The personalities in Detropia have not joined the mass exodus, either because they cannot or because they have actively chosen to stay. While they ride out what they hope is a temporary lull in Detroit’s growth and grandeur, they are navigating new paths for themselves. In McGregor’s case, he envisions himself as a fighter. He will win small battles for his fellow workers and celebrate them, imagining the day when they can all proudly return to stable jobs. Starr, who explores Detroit’s past by sneaking into abandoned buildings, cannot forget the city’s former glory. In the interim, she is chronicling the present to ensure the stories of Detroiters are not demolished along with the heritage buildings. Stephens is the most entrepreneurial of the lot; he flips houses, saving them from demolition. He hopes the electric car will prompt the Motor City’s resurgence.

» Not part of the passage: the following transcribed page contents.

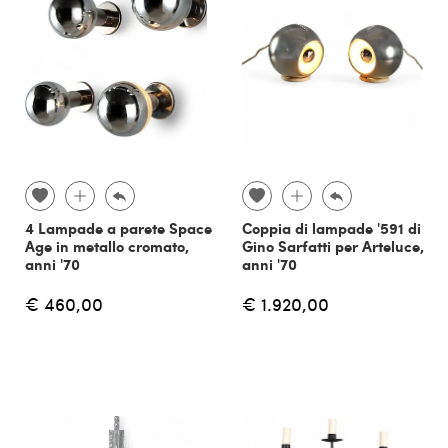
4 Lampade a parete Space
Coppia di lampade '591 di
Age in metallo cromato,
Gino Sarfatti per Arteluce,
anni '70
anni '70
€ 460,00
€ 1.920,00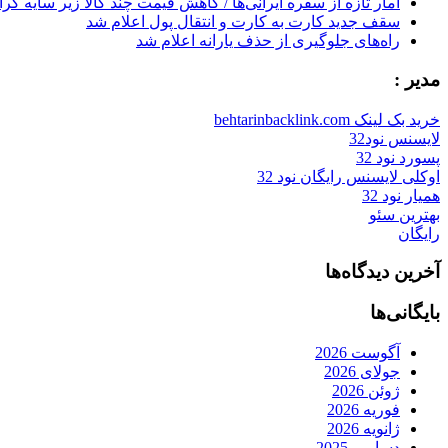
آمار تازه از سفره ایرانی‌ها / کاهش قیمت چند کالا زیر سایه گر
سقف جدید کارت به کارت و انتقال پول اعلام شد
راه‌های جلوگیری از حذف یارانه اعلام شد
مدیر :
خرید بک لینک behtarinbacklink.com
لایسنس نود32
پسورد نود 32
اوکلی لایسنس رایگان نود 32
همیار نود 32
بهترین سئو
رایگان
آخرین دیدگاه‌ها
بایگانی‌ها
آگوست 2026
جولای 2026
ژوئن 2026
فوریه 2026
ژانویه 2026
دسامبر 2025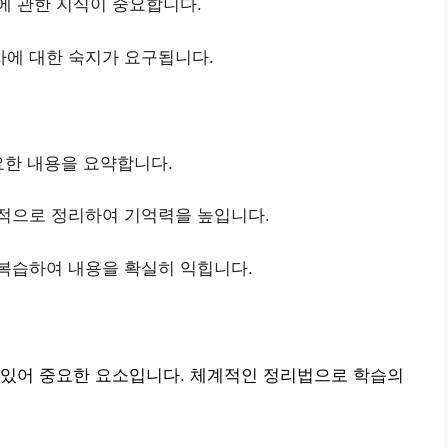
에 관한 지식이 중요합니다.
차에 대한 숙지가 요구됩니다.
중요한 내용을 요약합니다.
각적으로 정리하여 기억력을 높입니다.
 복습하여 내용을 확실히 익힙니다.
 있어 중요한 요소입니다. 체계적인 정리법으로 학습의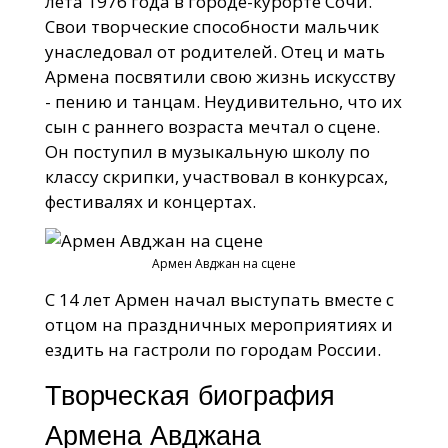
лета 1976 года в городе-курорте Сочи.
Свои творческие способности мальчик
унаследовал от родителей. Отец и мать
Армена посвятили свою жизнь искусству
- пению и танцам. Неудивительно, что их
сын с раннего возраста мечтал о сцене.
Он поступил в музыкальную школу по
классу скрипки, участвовал в конкурсах,
фестивалях и концертах.
Армен Авджан на сцене
С 14 лет Армен начал выступать вместе с
отцом на праздничных мероприятиях и
ездить на гастроли по городам России.
Творческая биография
Армена Авджана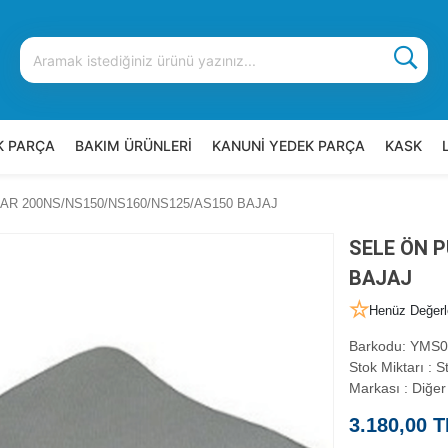
K PARÇA
BAKIM ÜRÜNLERİ
KANUNİ YEDEK PARÇA
KASK
AR 200NS/NS150/NS160/NS125/AS150 BAJAJ
SELE ÖN 
BAJAJ
Henüz Değerl
Barkodu
:
YMS0
Stok Miktarı
:
St
Markası
:
Diğer
3.180,00 T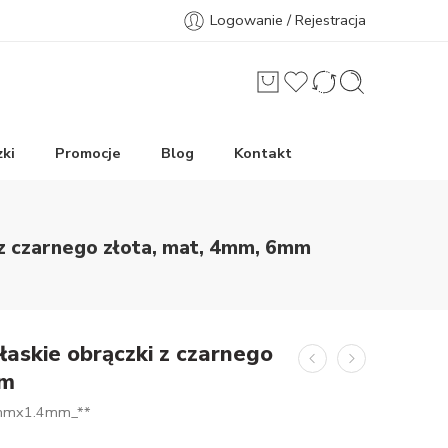
Logowanie / Rejestracja
ki
Promocje
Blog
Kontakt
i z czarnego złota, mat, 4mm, 6mm
łaskie obrączki z czarnego
mm
mmx1.4mm_**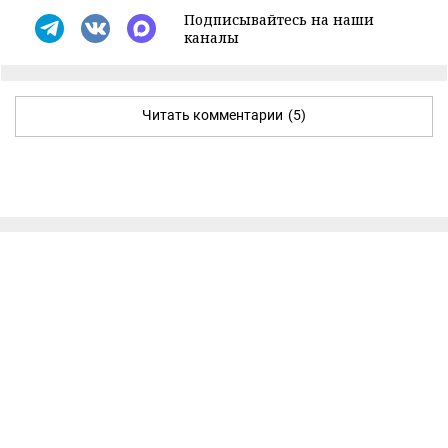
Подписывайтесь на наши
каналы
Читать комментарии
(5)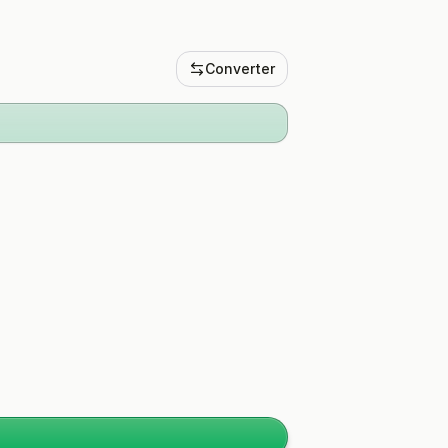
Converter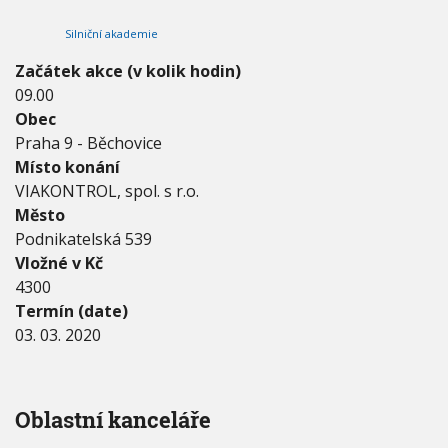
2
V
h
I
0
Silniční akademie
G
u
-
A
C
3
Začátek akce (v kolik hodin)
E
.
09.00
3
Obec
.
2
Praha 9 - Běchovice
0
Místo konání
2
VIAKONTROL, spol. s r.o.
0
Město
Podnikatelská 539
Vložné v Kč
4300
Termín (date)
03. 03. 2020
Oblastní kanceláře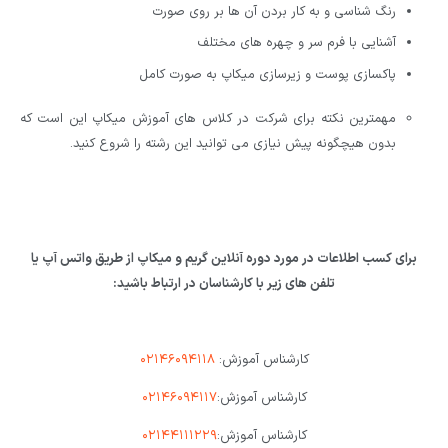
رنگ شناسی و به کار بردن آن ها بر روی صورت
آشنایی با فرم سر و چهره های مختلف
پاکسازی پوست و زیرسازی میکاپ به صورت کامل
مهمترین نکته برای شرکت در کلاس های آموزش میکاپ این است که
بدون هیچگونه پیش نیازی می توانید این رشته را شروع کنید.
برای کسب اطلاعات در مورد دوره آنلاین گریم و میکاپ از طریق واتس آپ یا
تلفن های زیر با کارشناسان در ارتباط باشید:
کارشناس آموزش:
۰۲۱۴۶۰۹۴۱۱۸
کارشناس آموزش:
۰۲۱۴۶۰۹۴۱۱۷
کارشناس آموزش:
۰۲۱۴۴۱۱۱۲۲۹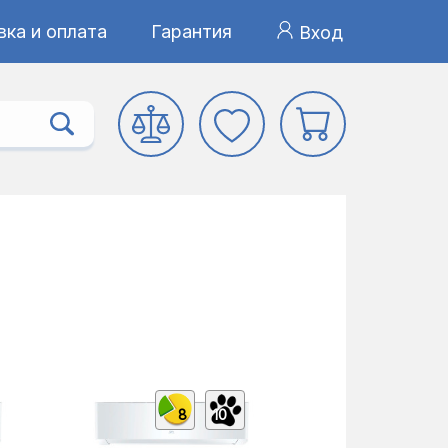
ка и оплата
Гарантия
Вход
8
10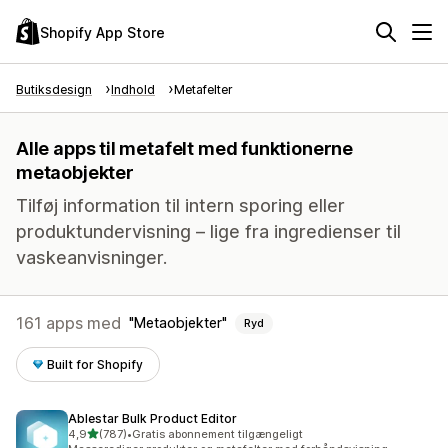
Shopify App Store
Butiksdesign
Indhold
Metafelter
Alle apps til metafelt med funktionerne
metaobjekter
Tilføj information til intern sporing eller
produktundervisning – lige fra ingredienser til
vaskeanvisninger.
161 apps med
Metaobjekter
Ryd
Built for Shopify
Ablestar Bulk Product Editor
ud af 5 stjerner
4,9
(787)
•
Gratis abonnement tilgængeligt
787 anmeldelser i alt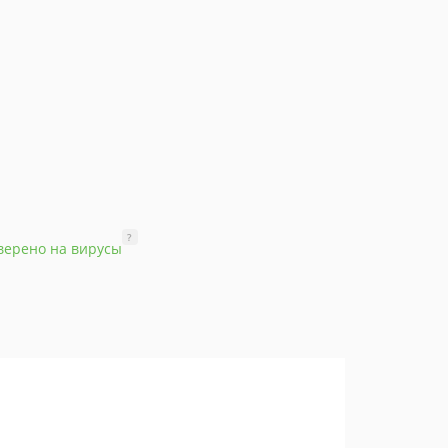
?
верено на вирусы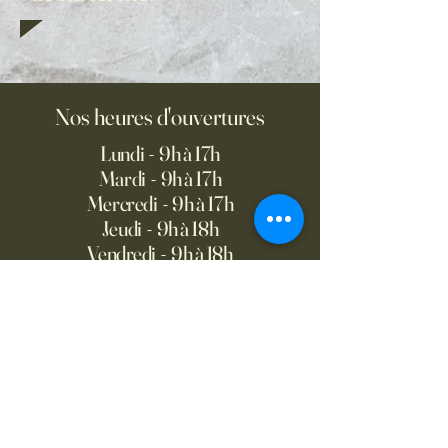
Nos heures d'ouvertures
Lundi - 9h à 17h
Mardi - 9h à 17h
Mercredi - 9h à 17h
Jeudi - 9h à 18h
Vendredi - 9h à 18h
Samedi - 9h à 17h
Dimanche - 9h à 17h
Marché de la ferme - Agneaux de
Laval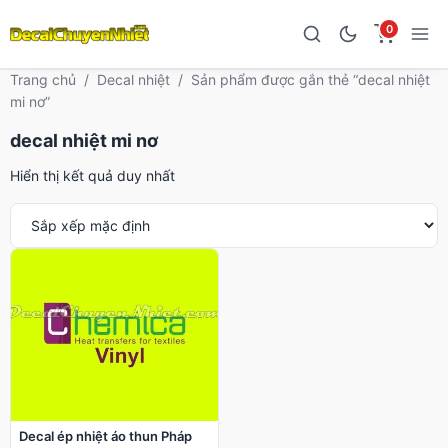
0
Trang chủ
/
Decal nhiệt
/
Sản phẩm được gắn thẻ “decal nhiệt
mi nơ”
decal nhiệt mi nơ
Hiển thị kết quả duy nhất
Decal ép nhiệt áo thun Pháp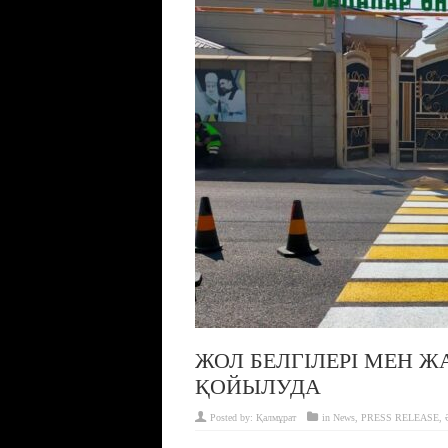
ЖОЛ БЕЛГІЛЕРІ МЕН Ж
ҚОЙЫЛУДА
Posted by:
Қалмұрат
in
News
,
PRESS RELEASE
,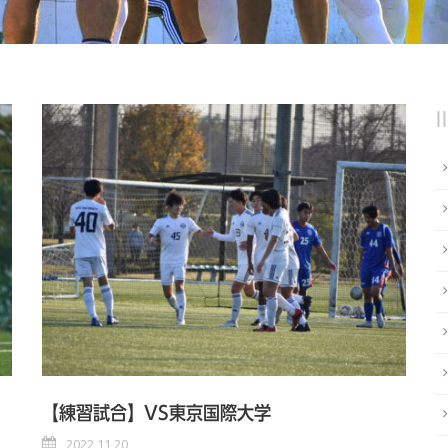
【練習試合】VS東京国際大学
2022 11 20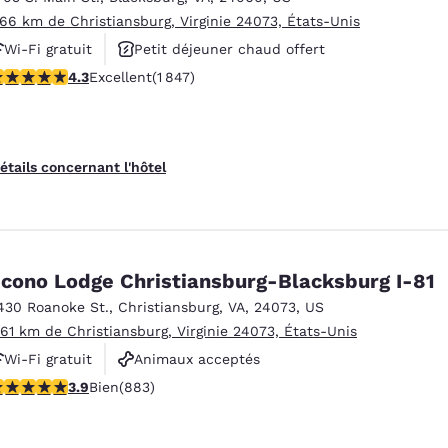
.66 km de Christiansburg, Virginie 24073, États-Unis
Wi-Fi gratuit
Petit déjeuner chaud offert
.25 étoiles. Excellent. 1847 commentaires
4.3
Excellent
(1 847)
Animaux acceptés
étails concernant l'hôtel
cono Lodge Christiansburg-Blacksburg I-81
430 Roanoke St.
,
Christiansburg
,
VA
,
24073
,
US
.61 km de Christiansburg, Virginie 24073, États-Unis
Wi-Fi gratuit
Animaux acceptés
.88 étoiles. Bien. 883 commentaires
3.9
Bien
(883)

As much as these characters are nostalgic for the past, their current pursuits and dreams for the future are reshaping the urban environment and contributing to Detroit’s transformed identity. The city’s evolution is not happening in a vacuum. Rather, it is influenced by the pre-existing gender, race, and class dynamics—but these dynamics are not immutable. The citizens who remain in the city, as we see in Ewing and Grady’s film, possess the resilience to face the future and craft a new Detroit on their terms.